プラズマ乳酸菌の免疫強化作用は、これまでにいくつか報告されています。プラズマ乳酸菌のヨーグルトを食べるとpDCの成熟マーカーが活性化され、12週間の摂取でインフルエンザ様症状の累積発生日数が減少することや、熱殺菌したプラズマ乳酸菌の12週間の摂取で、上気道感染症の発症日数が減少することなどがわかっていました。一方で、免疫力低下の一因となりうる長時間の高強度運動との関連は明らかになっていませんでした。

高強度の運動後も免疫の司令塔は活性化

プラズマ乳酸菌の摂取は、長時間の高強度運動によって疲れがたまっている状況下でもpDCを活性化させ、上気道感染症の予防効果をもたらすのでしょうか。試験には、順天堂大学のスポーツクラブ(陸上競技・フットサル・サッカーに所属する51人の男性が参加。プラズマ乳酸菌を飲んでもらう26人、コーンスターチを含むプラセボ(偽薬)を飲んでもらう25人の2つのグループに分けて、pDCの成熟マーカー、筋肉損傷のマーカー、ストレスマーカーのほか、上気道感染症の累積日数や症状、倦怠感との関連が分析されました。

試験期間は14日間で、それぞれの指標を分析するのに必要な血液と唾液が1日目と14日目に採取されました(プラセボグループの1人はステロイド薬の使用により最終的に除外)。体調の変化については、参加者がつけた日記を参考に結果を分析しています。データを見ると、pDCの成熟マーカーは14日目にプラズマ乳酸菌グループで有意に上昇していました。

さらに、上気道感染症の累積日数もプラズマ乳酸菌グループで有意に低いことを確認。プラセボグループは陽性56日、陰性256日だったのに対し、プラズマ乳酸菌グループは陽性39日、陰性299日という結果が得られました。また、くしゃみや鼻水などの症状がプラズマ乳酸菌グループで有意に低かったこともわかっています。プラセボグループは症状ありが52日、症状なしが258日だったのに対し、プラズマ乳酸菌グループは症状ありが36日、症状なしが301日という結果になったのです。

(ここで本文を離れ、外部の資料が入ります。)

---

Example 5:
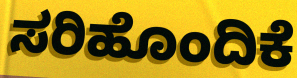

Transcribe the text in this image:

ಸರಿಹೊಂದಿಕೆ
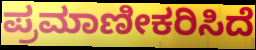
ಪ್ರಮಾಣೀಕರಿಸಿದೆ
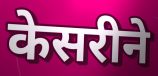
केसरीने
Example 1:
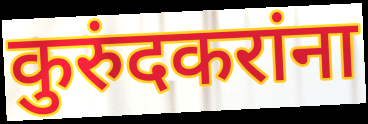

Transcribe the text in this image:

कुरुंदकरांना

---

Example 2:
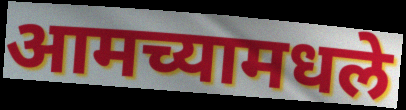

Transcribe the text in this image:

आमच्यामधले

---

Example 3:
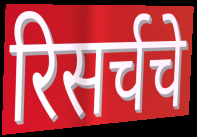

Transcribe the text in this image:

रिसर्चचे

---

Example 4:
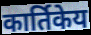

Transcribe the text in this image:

कार्तिकेय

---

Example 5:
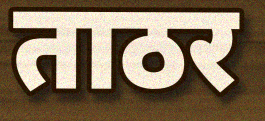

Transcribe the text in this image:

ताठर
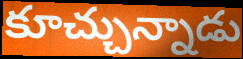
కూచ్చున్నాడు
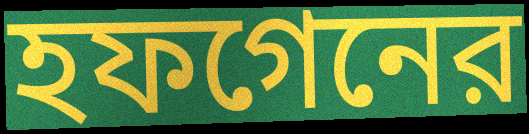
হফগেনের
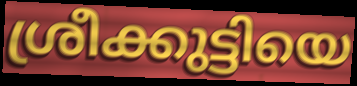
ശ്രീക്കുട്ടിയെ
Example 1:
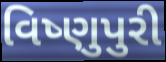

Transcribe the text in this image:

વિષ્ણુપુરી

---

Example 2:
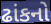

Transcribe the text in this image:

ઢાંકનો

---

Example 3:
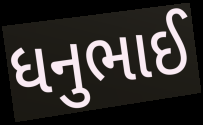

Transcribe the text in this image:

ધનુભાઈ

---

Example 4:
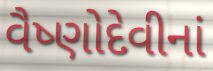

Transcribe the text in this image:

વૈષ્ણોદેવીનાં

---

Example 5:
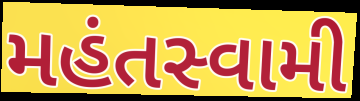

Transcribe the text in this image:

મહંતસ્વામી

これまでに報告のなかった疲労に対する影響はどうだったのでしょうか。累積疲労日数を見ると、プラズマ乳酸菌グループで少ないという結果が得られています。プラセボグループは疲労蓄積ありが128日、蓄積なしが182日だったのに対し、プラズマ乳酸菌グループは疲労蓄積ありが110日、蓄積なしが225日で、有意差が認められていました。一方で、筋肉損傷のマーカーとストレスマーカーには、グループ間に有意な差は認められなかったようです。

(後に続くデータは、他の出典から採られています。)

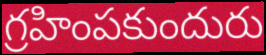
గ్రహింపకుందురు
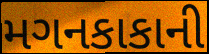
મગનકાકાની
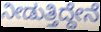
ನೀಡುತ್ತಿದ್ದೇನೆ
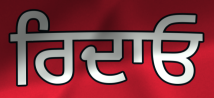
ਰਿਦਾਓ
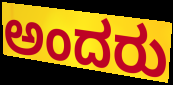
ಅಂದರು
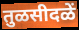
तुळसीदळें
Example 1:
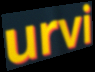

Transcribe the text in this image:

urvi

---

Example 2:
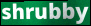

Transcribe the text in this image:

shrubby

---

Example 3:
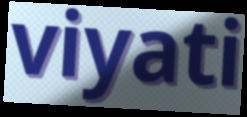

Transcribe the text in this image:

viyati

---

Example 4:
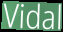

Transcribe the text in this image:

Vidal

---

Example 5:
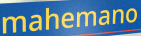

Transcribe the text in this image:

mahemano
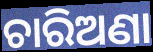
ଚାରିଅଣା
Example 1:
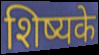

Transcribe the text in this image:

शिष्यके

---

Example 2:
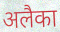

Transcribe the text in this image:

अलैका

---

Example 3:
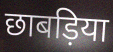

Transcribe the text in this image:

छाबड़िया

プラズマ乳酸菌がpDCの活性化を介して上気道感染症の発症や症状を抑制するという結果は、これまでの報告と一致しています。今回の研究では、プラズマ乳酸菌の抗疲労効果が新たに確認されました。倦怠感の改善と免疫力の強化の直接的な関係にはふれられていませんが、「Lactococcus lactis JCM5805」、すなわちプラズマ乳酸菌の感染防御効果は確かなものになりつつあるといえそうです。